[ Thanks to Sensei for this link.
]
“So you’re like me: a Mac user, maybe a pretty adept one,
but not a programmer, network operator, or other high level geek,
and you’re curious about Linux. Here are a few things I wish
someone had told me before I installed Linux on my iMac about a
month ago.”
“First, be prepared to feel a lot like those washed-up Hollywood
actors in the movie-spoof Galaxy Quest, who are mistaken for real
space heroes and put in command of a real Starship. When you first
enter the world of Linux, you’re in the same position as those
actors: you’re suddenly in command of this complicated,
technological wonder, expected to know what you’re doing, but
you’re basically clueless, and really lucky whenever anything works
at all.”
“There are lots of daunting Linux peculiarities that I could
talk about, but for me the biggest and most revealing shocker was
the process of mounting disks.
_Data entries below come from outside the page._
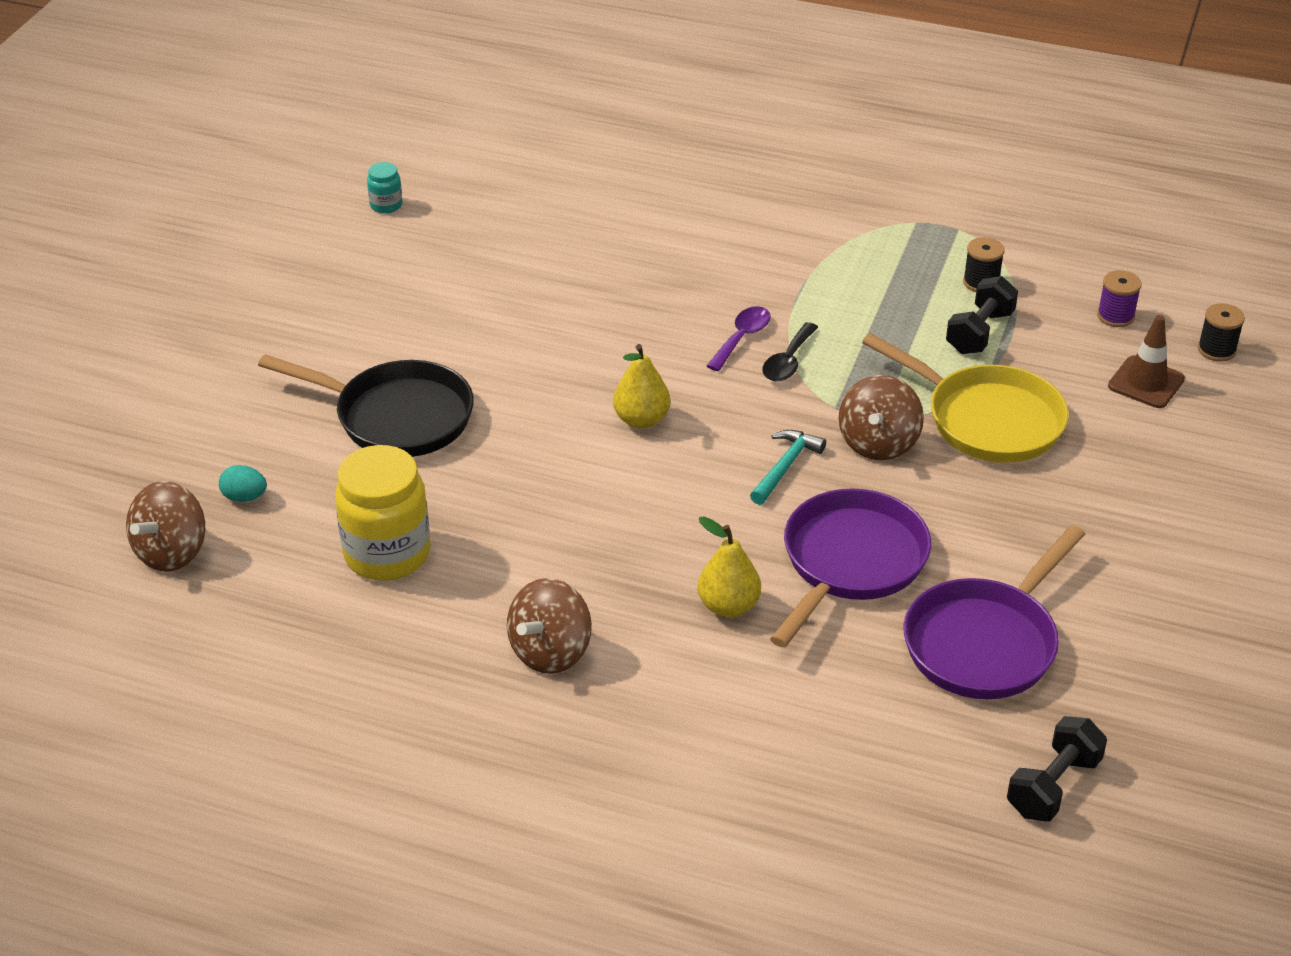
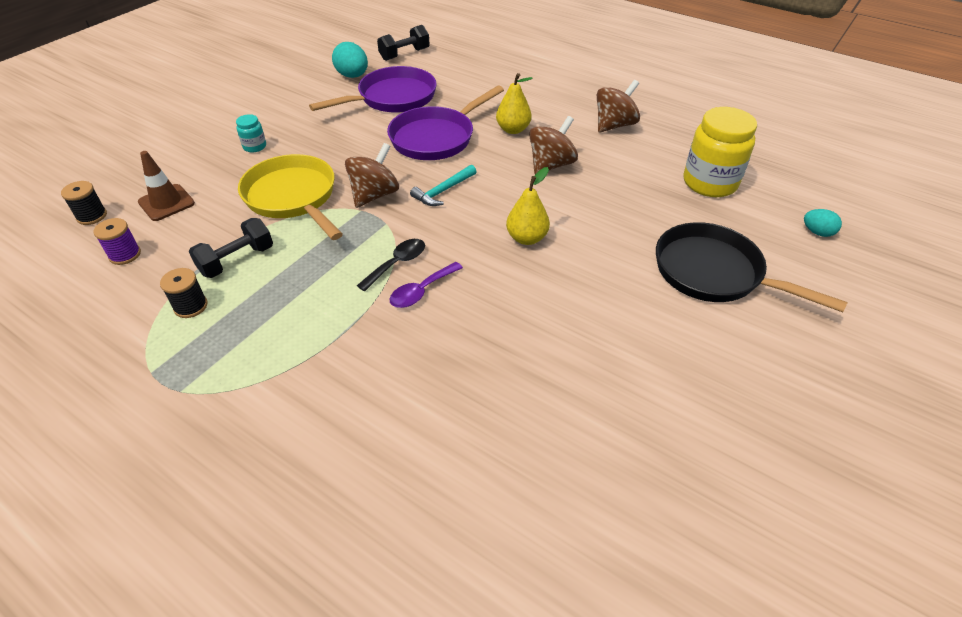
camera: 165 degrees left, 5 degrees up
brown spinning top [126,481,205,572] -> brown spinning top moved to [529,116,578,175]
turquoise jar [367,162,402,213] -> turquoise jar moved to [236,114,266,153]
none -> turquoise egg [332,42,368,78]

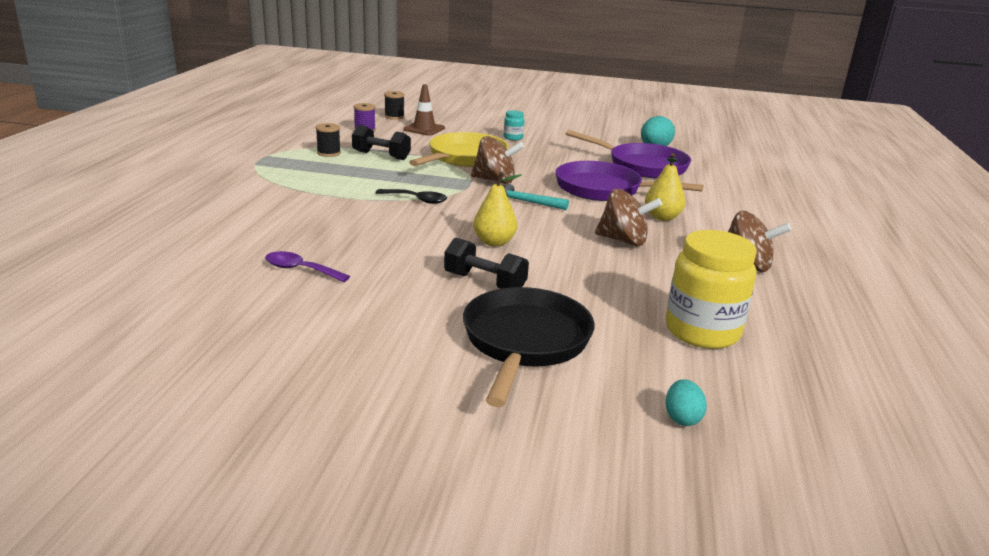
camera: 65 degrees right, 20 degrees down
black dumbbell [377,25,430,61] -> black dumbbell moved to [444,238,529,289]
purple spoon [390,262,463,308] -> purple spoon moved to [265,251,350,282]

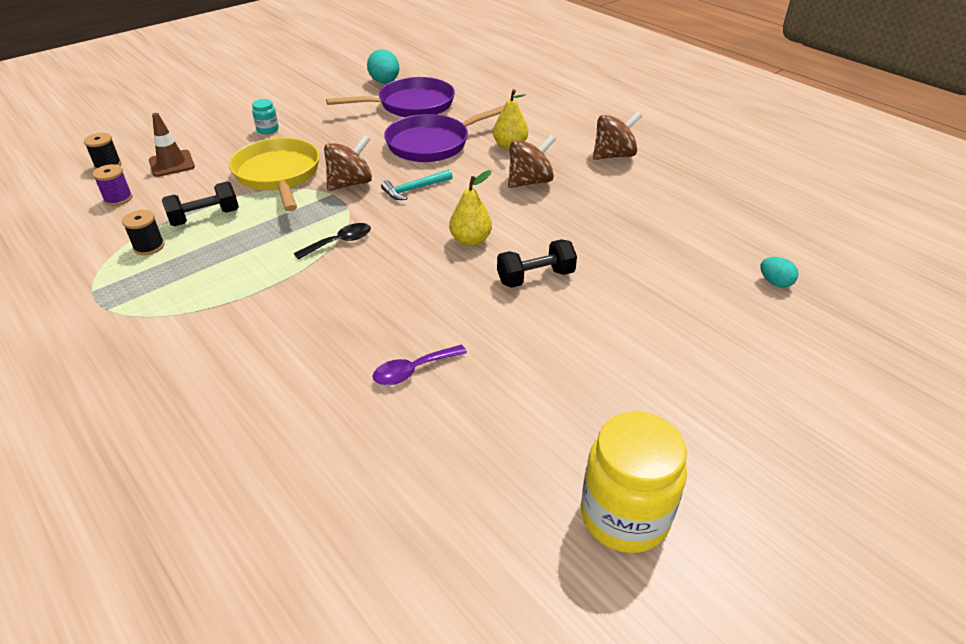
camera: 50 degrees left, 15 degrees up
black pan [463,287,595,407] -> none
yellow jar [666,230,757,349] -> yellow jar moved to [581,412,687,553]

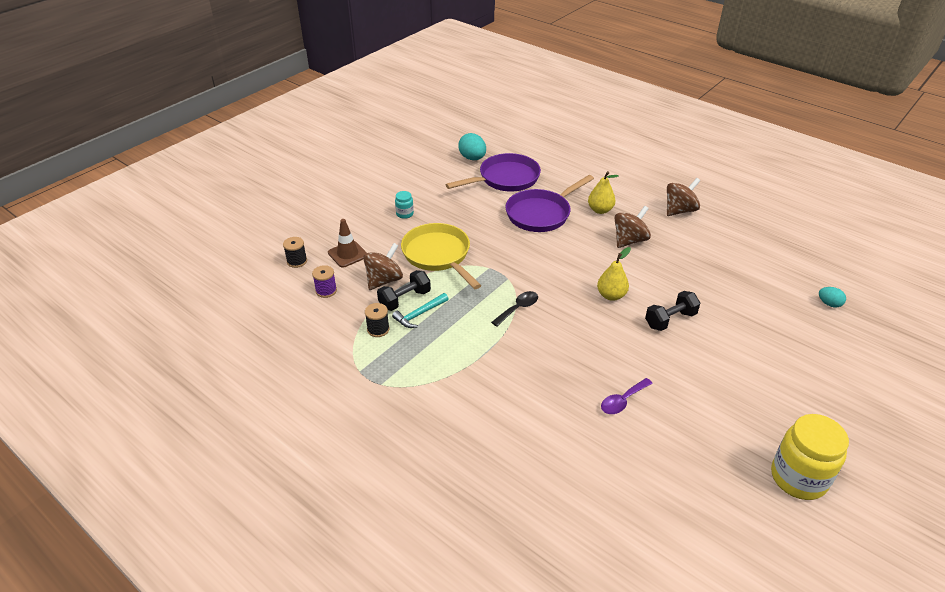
camera: 10 degrees left, 0 degrees up
brown spinning top [324,135,372,191] -> brown spinning top moved to [363,243,403,290]
turquoise hammer [381,169,453,200] -> turquoise hammer moved to [392,293,448,328]

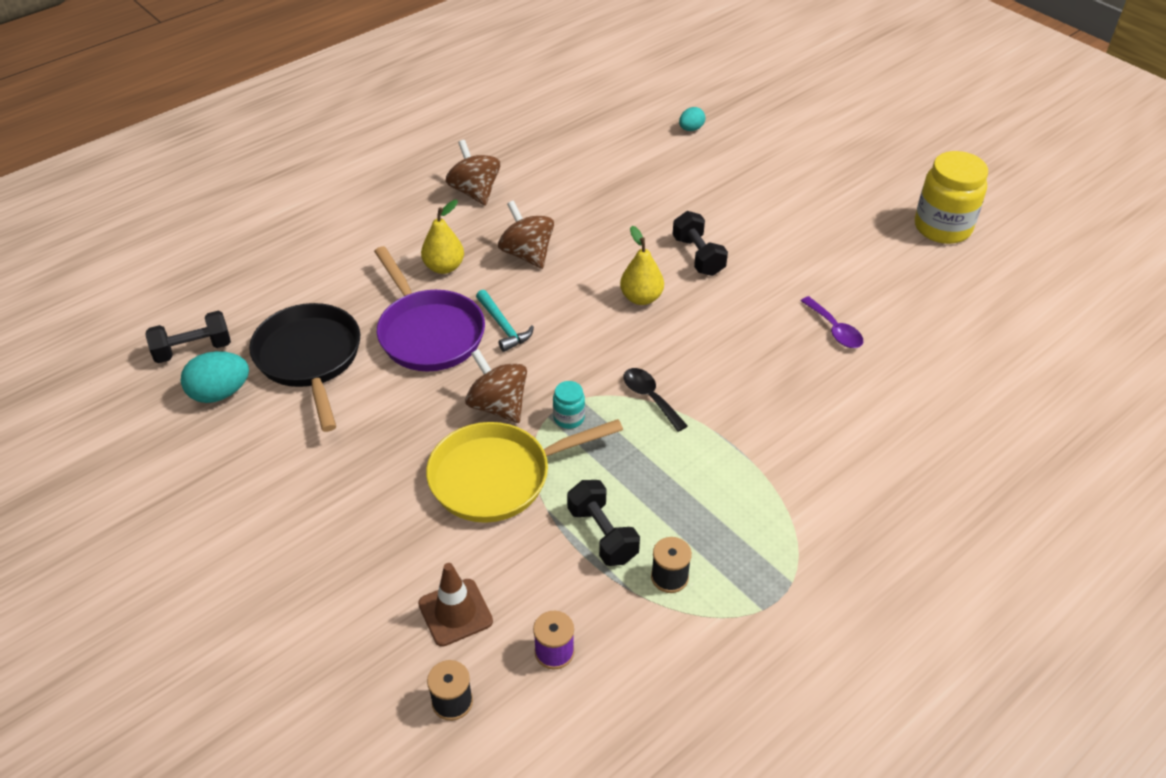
camera: 80 degrees left, 5 degrees up
brown spinning top [363,243,403,290] -> brown spinning top moved to [465,349,527,423]
turquoise hammer [392,293,448,328] -> turquoise hammer moved to [476,290,534,352]
turquoise jar [395,191,414,219] -> turquoise jar moved to [553,381,585,429]
purple pan [445,153,541,192] -> black pan [249,303,360,432]
none -> black dumbbell [145,311,231,363]

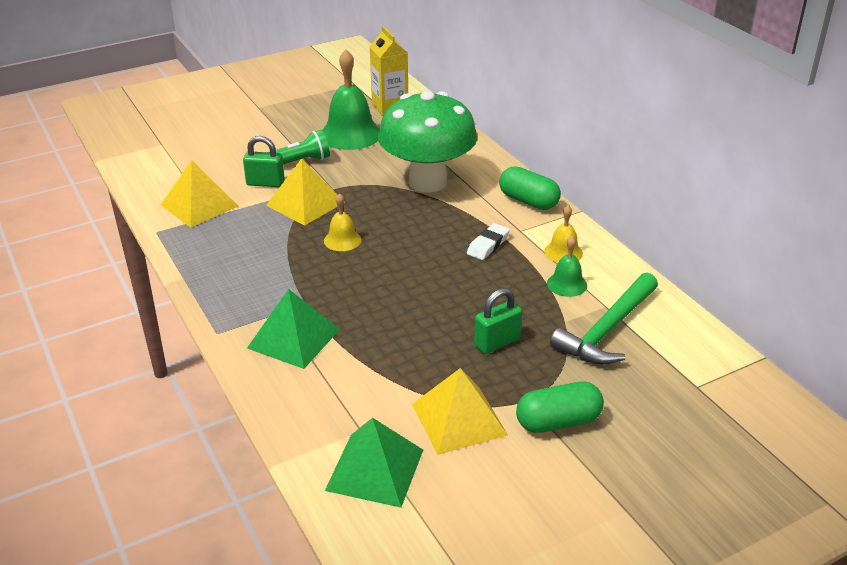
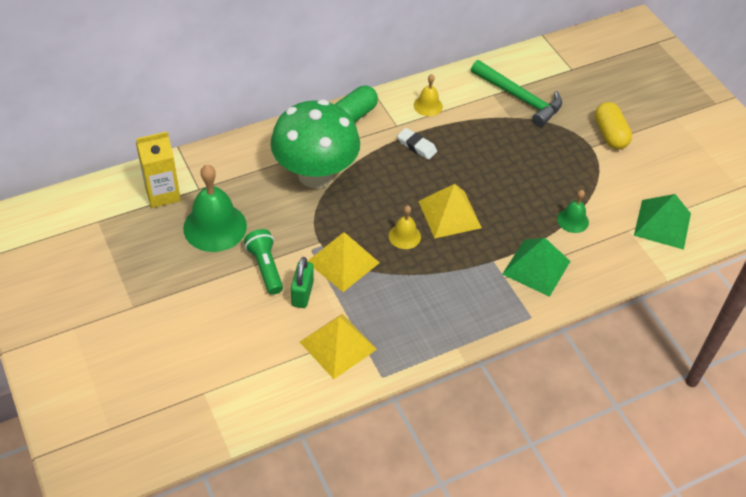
camera: 90 degrees left, 15 degrees up
yellow pyramid [412,368,508,455] -> yellow pyramid moved to [418,184,482,239]
green padlock [474,288,522,354] -> none
green capsule [516,381,604,433] -> yellow capsule [595,102,632,149]
green bell [547,236,587,297] -> green bell moved to [557,190,589,233]

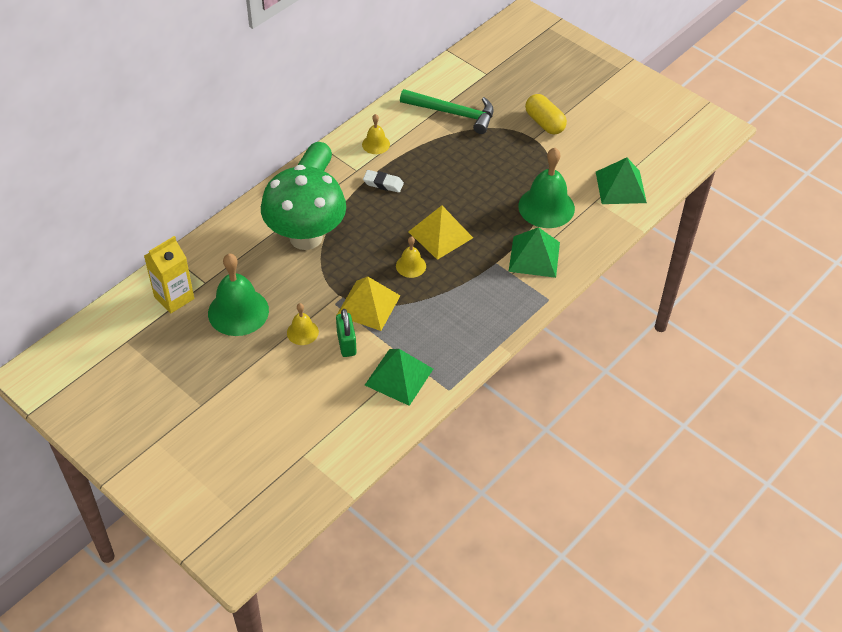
camera: 20 degrees left, 0 degrees up
green flashlight [244,229,283,295] -> yellow bell [287,303,319,345]
yellow pyramid [300,314,377,379] -> green pyramid [365,349,433,406]
green bell [557,190,589,233] -> green bell [518,148,575,228], size x1.93

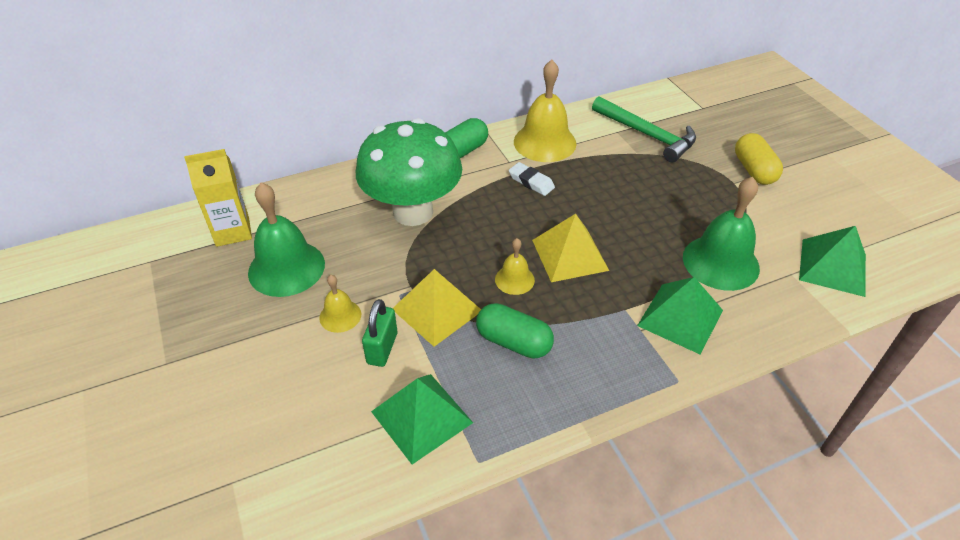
camera: 25 degrees right, 5 degrees down
yellow bell [362,114,390,154] -> yellow bell [514,60,576,162], size x1.93
none -> green capsule [476,303,554,359]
If you’re a Mac user, you put a disk
— a standard disk, a zip, a CD-ROM, whatever — in its slot, a
picture of your disk appears on your desktop, and you’re ready to
click and drag your files around. In Linux, get this… But the
most astonishing thing of all about this is that Linux folks seem
to think all this effort is perfectly normal. The manuals,
discussion lists, and online help files are not prefaced by a
message: “Getting files off your disks is horribly complicated and
may be impossible!” or “Warning to beginners! Doing routine tasks
that take you seconds on your Mac could well take you an hour or
more the first time you do them in Linux!”